>>>

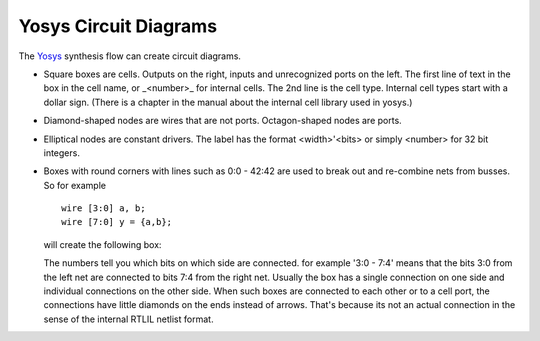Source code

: ######################
Yosys Circuit Diagrams
######################

.. image:: _static/fsm-diagram.png

The `Yosys <http://www.clifford.at/yosys/>`_ synthesis flow can create circuit diagrams.

* Square boxes are cells. Outputs on the right, inputs and unrecognized ports on the left.
  The first line of text in the box in the cell name, or _<number>_ for internal cells.
  The 2nd line is the cell type. Internal cell types start with a dollar sign.
  (There is a chapter in the manual about the internal cell library used in yosys.)
* Diamond-shaped nodes are wires that are not ports. Octagon-shaped nodes are ports.
* Elliptical nodes are constant drivers. The label has the format <width>'<bits> or simply <number> for 32 bit integers.
* Boxes with round corners with lines such as 0:0 - 42:42 are used to break out and re-combine nets from busses. So for example

  ::

    wire [3:0] a, b;
    wire [7:0] y = {a,b};

  will create the following box:

  .. image:: _static/yosys-diagram.png

  The numbers tell you which bits on which side are connected. for example '3:0 - 7:4' means that the bits
  3:0 from the left net are connected to bits 7:4 from the right net. Usually the box has a single connection
  on one side and individual connections on the other side. When such boxes are connected to each other or to a
  cell port, the connections have little diamonds on the ends instead of arrows. That's because its not an actual
  connection in the sense of the internal RTLIL netlist format.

<<<

§ **What this task involves**
Your answer should be the lines of the records that hold the string "from".

§ **Answer section**
* Boxes with round corners with lines such as 0:0 - 42:42 are used to break out and re-combine nets from busses. So for example
  3:0 from the left net are connected to bits 7:4 from the right net. Usually the box has a single connection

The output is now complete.